Em todos os casos, a Polícia Civil não conhece os culpados ou mandantes. Investiga-se e não se chega a um ponto efetivo. Os mortos viram lista que exemplifica o terror.

Eliminar políticos é parte da história da cidade. Em 1964, o ex-prefeito Abel Tenório também foi assassinado a tiros. Outro caso insolúvel.

Tucla foi morto durante a tarde, a 100 metros de casa, quando retornava da padaria. Os dois agressores estavam em uma moto. As cápsulas das sete balas disparadas sumiram, fator redundante para a teoria de crime encomendado.

A quantidade de mortes nos últimos meses provoca uma série de perguntas. Por que matar políticos e assessores? Eles mexeram em algum vespeiro? Fizeram alianças políticas de alto risco? Por que a Polícia mantém o histórico de resultado zero? Outros políticos devem reforçar a segurança pessoal?

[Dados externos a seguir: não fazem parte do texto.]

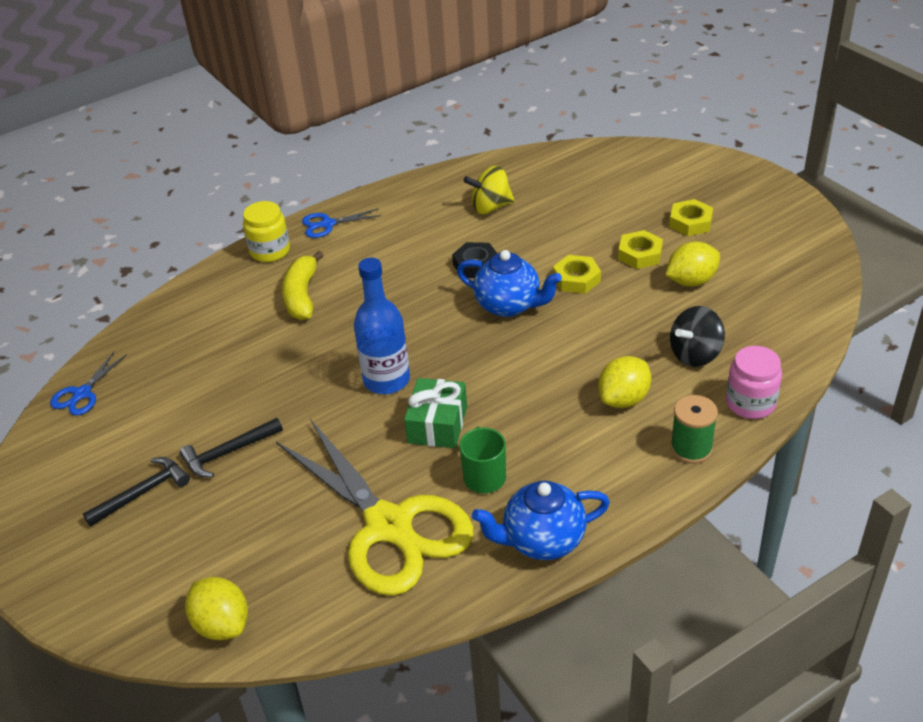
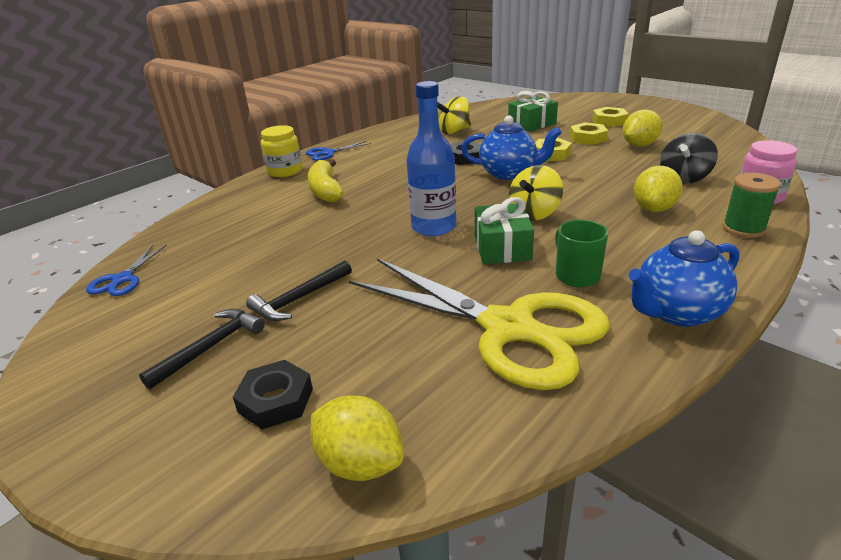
camera: 15 degrees left, 10 degrees down
(179, 557) = (275, 400): none -> black nut
(496, 380) = (534, 214): none -> yellow spinning top
(592, 209) = (532, 124): none -> green gift

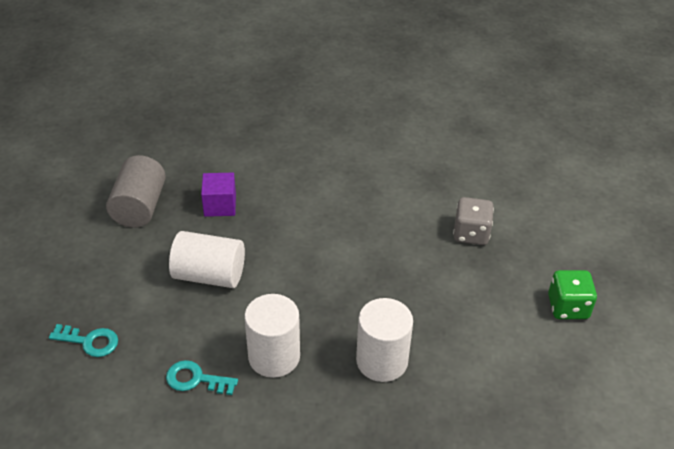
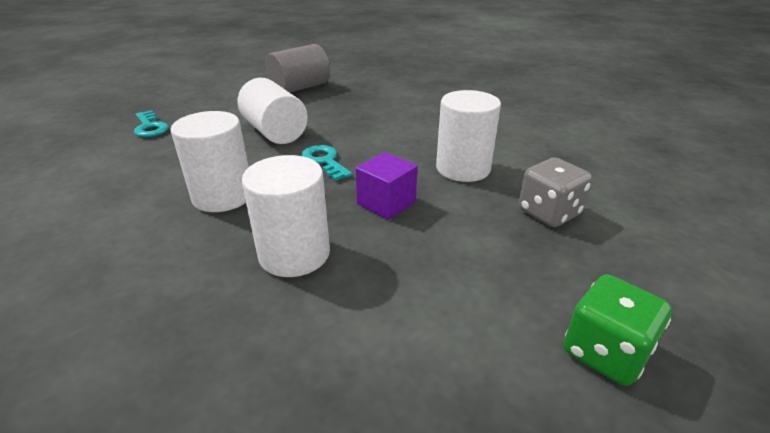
camera: 45 degrees right, 10 degrees down
(196, 379) = (154, 177): turquoise key -> turquoise key (324, 161)
(220, 205) = (349, 105): purple cube -> purple cube (386, 203)
(388, 226) = (463, 168): none -> white cylinder

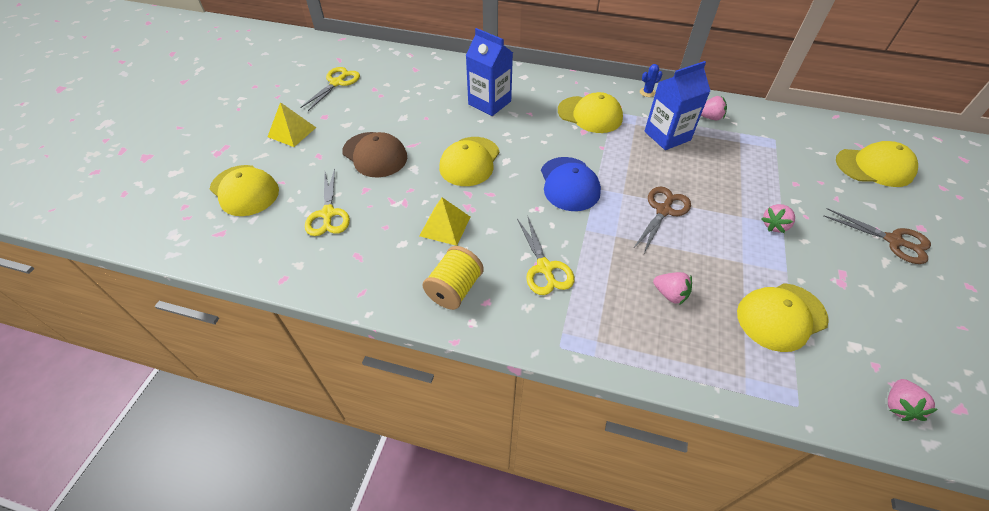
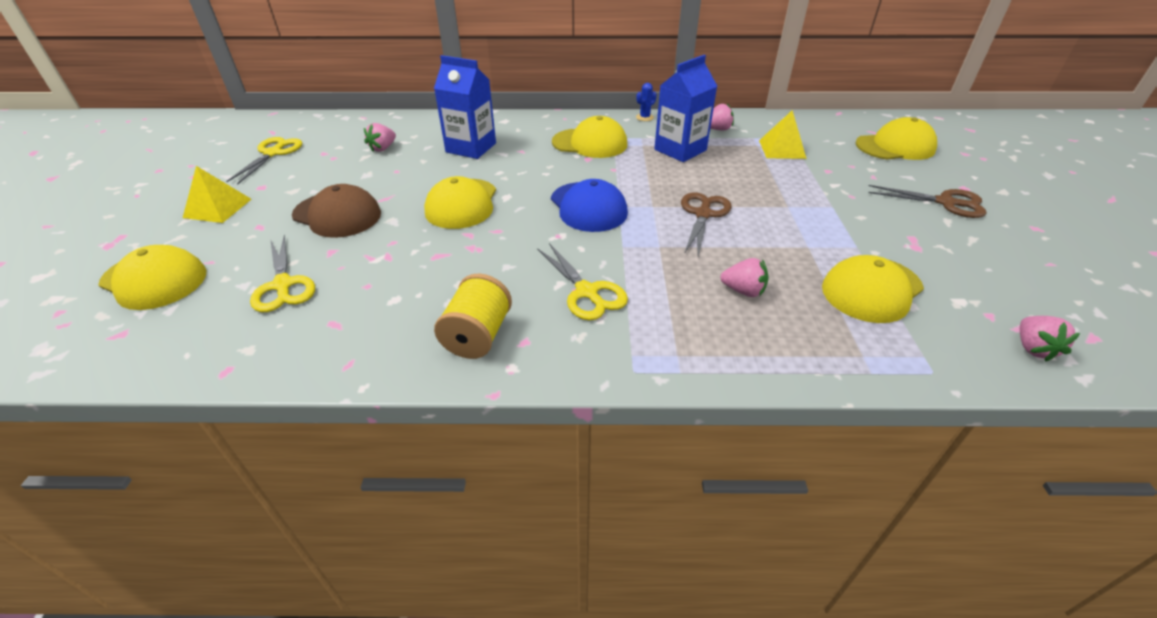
camera: 15 degrees left, 10 degrees down
(445, 226) = (447, 271): yellow pyramid -> yellow pyramid (782, 149)
(774, 225) = (824, 209): pink strawberry -> pink strawberry (383, 148)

Cubatão, assim como outras cidades da Baixada Santista, remonta à Sucupira, cidade criada por Dias Gomes na obra o Bem Amado. O modelo de coronelismo prevalece, ainda que os Odoricos não utilizem chapéus ou vistam ternos brancos. Os coronéis controlam a cidade por meio de currais, divididos milimetricamente entre si.

O coronelismo usa do assistencialismo rasteiro, das alianças via cargos e benefícios e, se possível, da alternância de poder. A cidade teve os mesmos comandantes por 16 anos, que se alternavam no paço municipal. Depois, os líderes foram trocados, mas os camaleões de segundo escalão mudaram rapidamente de cor.

Marcia Rosa – que poderia representar o novo – reproduz a instabilidade que marca, por vezes, a presença do PT no Poder Executivo. È claro que leva tempo para se arrumar a casa, se houver vontade política. Mas a gestão atual não parece caminhar em nuvens brancas. Vários secretários foram trocados e a relação com o Poder Legislativo não é exatamente amistosa.

O suplente de Tucla, Aguinaldo Alves de Araújo, também é do PDT, partido opositor. Tucla ignorava esta posição e apoiava a prefeita. Aguinaldo declarou ao jornal A Tribuna que pretende seguir as orientações do PDT. Evangélico, é visto como um político promissor – em termos eleitorais.

A questão é que a prefeita precisa ir além da lamentação e do luto. O cargo exige não apenas cautela diante dos atentados dos últimos meses, mas também energia para cobrar e exigir uma investigação adequada. A classe política não pode permanecer refém de sabe-se lá qual grupo criminoso.

A prefeita Marcia Rosa não pode considerar os crimes como algo independente do desenho político da cidade. Os ataques dos últimos meses alteraram as relações entre os políticos e mexeram – por tabela – com os níveis de poder. Não é possível que assassinatos aconteçam, permaneçam sem solução e a vida siga como se nada tivesse ocorrido. Ou valerá a pena esperar pelas conseqüências econômicas e sociais da criminalidade entrando sem bater no gabinete do poder local?

As conversas miúdas em Cubatão precisam mudar de tom. Os moradores convivem com a sensação de medo permanente, em que se olha para os lados e para trás quando se conversa sobre política na cidade. Escolhe-se como se fala e para quem se fala. Na verdade, paira um tabu no qual certas coisas não podem ser ditas. É a violência que paralisa o processo político de tempos em tempos e assegura os próximos capítulos de um faroeste particular, porém com personagens incompletos.